As noted above, however, the legal question at issue in Rogers was (like that at issue in Pestel Milk) whether the covenant not to compete became a part of and continued to be a condition of the employee’s employment with the new owner of the business and, thus, was triggered upon the termination of the employment with the new business owner. Here, appellee resigned his employment with Drustar before the asset sale and was never employed by appellant. Therefore, no additional burdens were placed upon appellee as a result of the asset sale or the assignment of the noncompetition agreement. Since appellee could hardly avoid his obligations under the noncompetition agreement had Drustar itself imposed additional burdens on its sales representatives after appellee left, there is no logical reason why such changes by appellant after the sale should affect the obligations of appellee under the agreement. Nothing in Rogers, supra, suggests that it does.
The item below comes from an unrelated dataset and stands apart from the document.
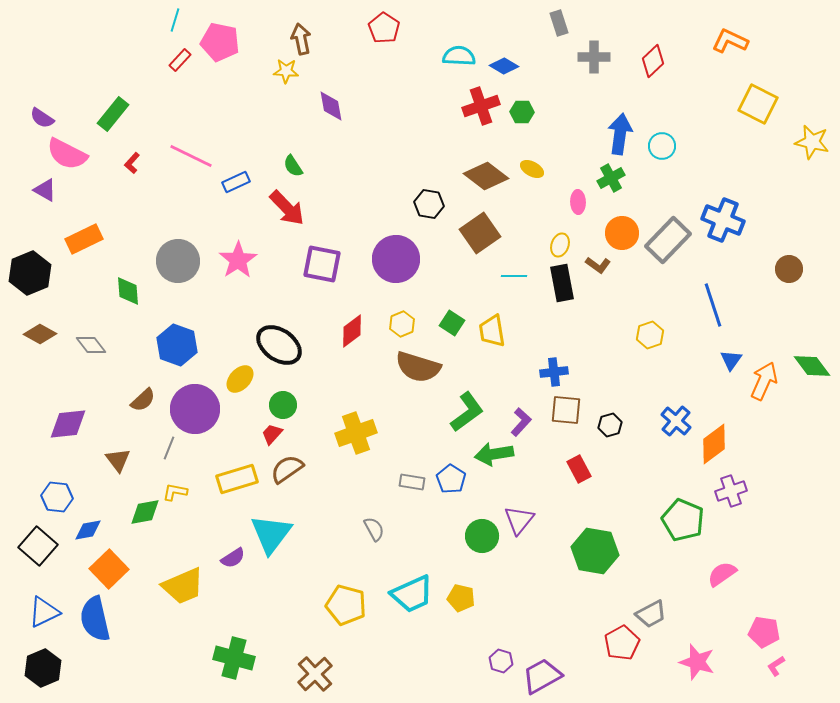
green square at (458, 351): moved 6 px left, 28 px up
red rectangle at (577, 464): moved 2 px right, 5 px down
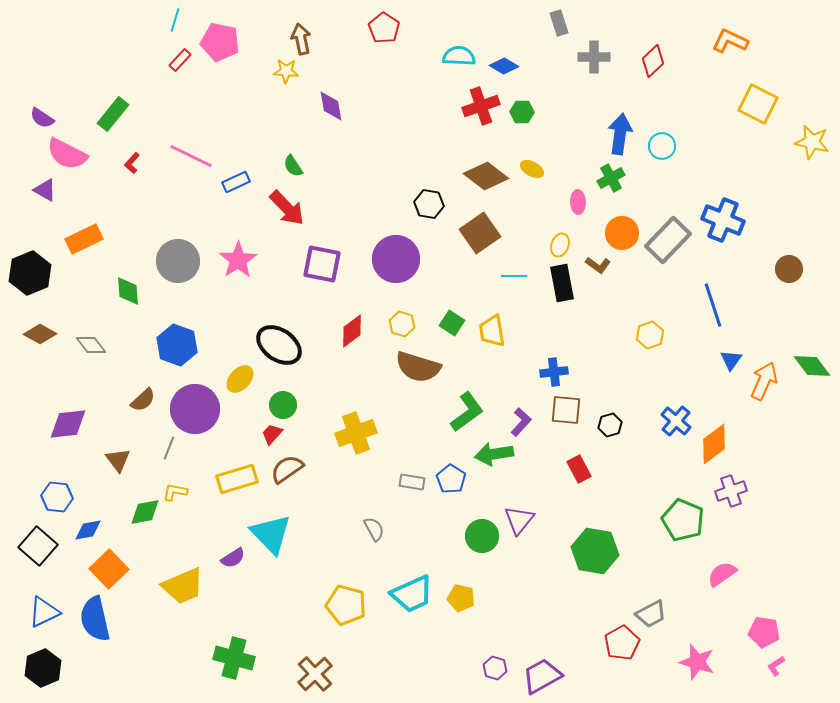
yellow hexagon at (402, 324): rotated 20 degrees counterclockwise
cyan triangle at (271, 534): rotated 21 degrees counterclockwise
purple hexagon at (501, 661): moved 6 px left, 7 px down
Here, appellant seeks to enforce the noncompetition agreement pursuant to its terms for the one-year period commencing from appellee’s resignation from Drustar on January 25, 1999. Appellant’s ability to do so is specifically approved by the court’s analysis in Safier’s, supra, and is implicitly recognized under this court’s decision in Pestel Milk, supra.
For the foregoing reasons, we find that the trial court erred in holding that Drustar’s rights under the noncompetition agreement were nonassignable as a matter of law. Appellant’s single assignment of error is well taken, and the judgment of the Franklin County Court of Common Pleas is reversed and remanded for further proceedings not inconsistent therewith.
Judgment reversed and cause remanded.